>>>
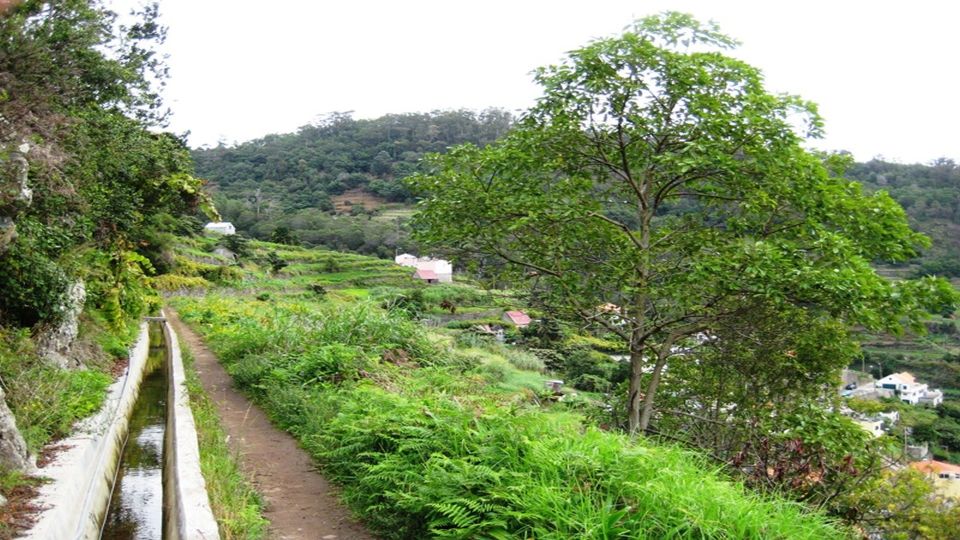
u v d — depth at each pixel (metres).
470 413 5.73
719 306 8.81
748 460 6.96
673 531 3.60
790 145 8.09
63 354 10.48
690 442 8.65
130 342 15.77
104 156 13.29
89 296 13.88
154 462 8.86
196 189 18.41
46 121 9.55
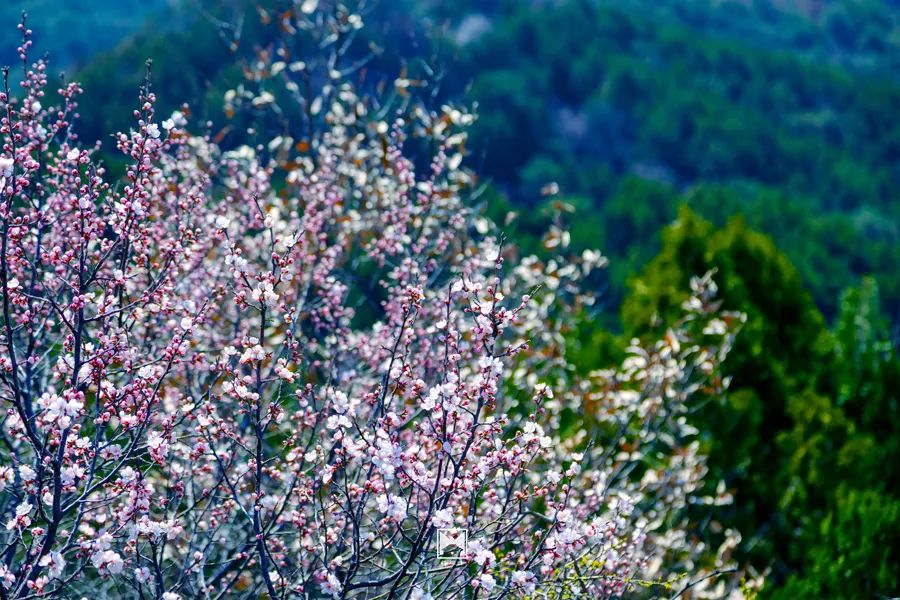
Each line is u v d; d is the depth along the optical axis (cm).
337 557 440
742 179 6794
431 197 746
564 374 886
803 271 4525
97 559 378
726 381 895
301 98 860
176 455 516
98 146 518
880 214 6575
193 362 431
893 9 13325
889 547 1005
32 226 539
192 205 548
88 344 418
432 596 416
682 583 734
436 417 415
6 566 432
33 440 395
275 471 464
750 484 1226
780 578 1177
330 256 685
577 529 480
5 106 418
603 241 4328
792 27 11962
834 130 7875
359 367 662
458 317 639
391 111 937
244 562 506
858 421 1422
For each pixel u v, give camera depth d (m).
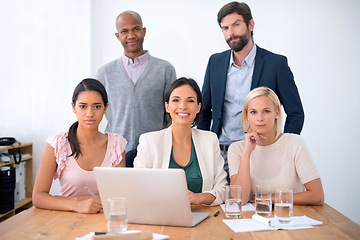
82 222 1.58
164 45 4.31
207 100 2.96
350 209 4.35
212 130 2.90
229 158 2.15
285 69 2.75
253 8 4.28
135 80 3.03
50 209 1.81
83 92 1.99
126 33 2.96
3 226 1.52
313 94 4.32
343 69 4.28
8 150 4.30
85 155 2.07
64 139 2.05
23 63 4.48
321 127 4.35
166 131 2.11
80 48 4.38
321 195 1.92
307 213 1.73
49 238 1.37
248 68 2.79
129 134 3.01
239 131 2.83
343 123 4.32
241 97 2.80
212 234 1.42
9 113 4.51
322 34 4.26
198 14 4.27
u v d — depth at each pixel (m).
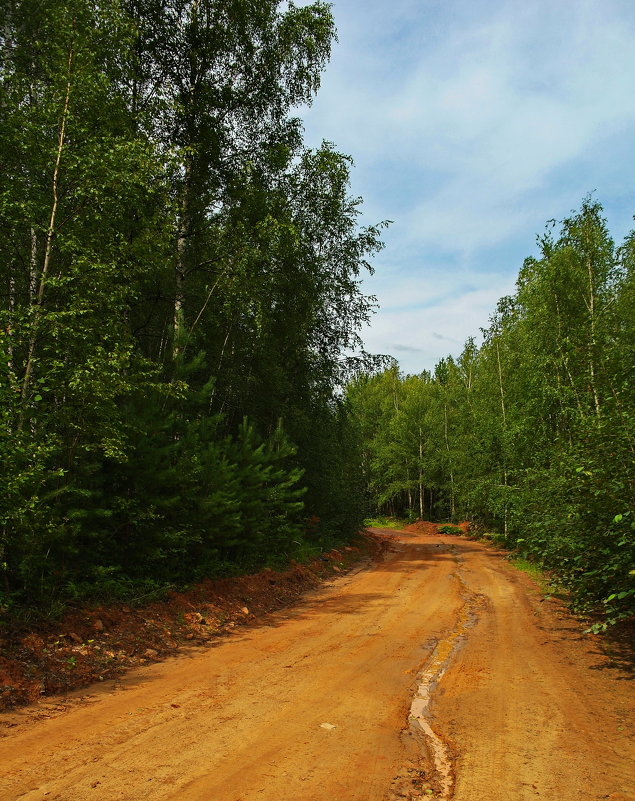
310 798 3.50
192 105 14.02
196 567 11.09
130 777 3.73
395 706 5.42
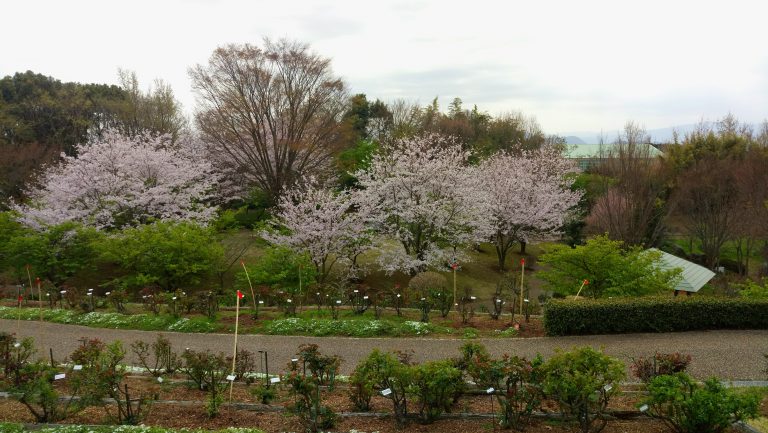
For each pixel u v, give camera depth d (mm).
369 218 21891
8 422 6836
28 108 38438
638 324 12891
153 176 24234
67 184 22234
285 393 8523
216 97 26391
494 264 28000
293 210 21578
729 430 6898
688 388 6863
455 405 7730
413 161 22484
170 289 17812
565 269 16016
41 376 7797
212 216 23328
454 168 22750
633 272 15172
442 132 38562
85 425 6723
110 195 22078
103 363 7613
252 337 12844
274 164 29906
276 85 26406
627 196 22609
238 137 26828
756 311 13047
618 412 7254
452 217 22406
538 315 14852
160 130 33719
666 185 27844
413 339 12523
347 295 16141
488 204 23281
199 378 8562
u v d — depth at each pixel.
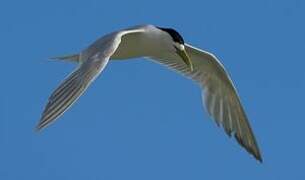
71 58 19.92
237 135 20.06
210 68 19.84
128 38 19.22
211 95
<<<
Reproduce, character for character, only the lines of the preceding data that start at the line with "803 271 4525" and end at the line with "834 130 7875", both included.

803 271 4525
97 559 378
726 381 895
301 98 860
176 455 516
98 146 518
880 214 6575
193 362 431
893 9 13325
889 547 1005
32 226 539
192 205 548
88 344 418
432 596 416
682 583 734
436 417 415
6 566 432
33 440 395
275 471 464
750 484 1226
780 578 1177
330 256 685
577 529 480
5 106 418
603 241 4328
792 27 11962
834 130 7875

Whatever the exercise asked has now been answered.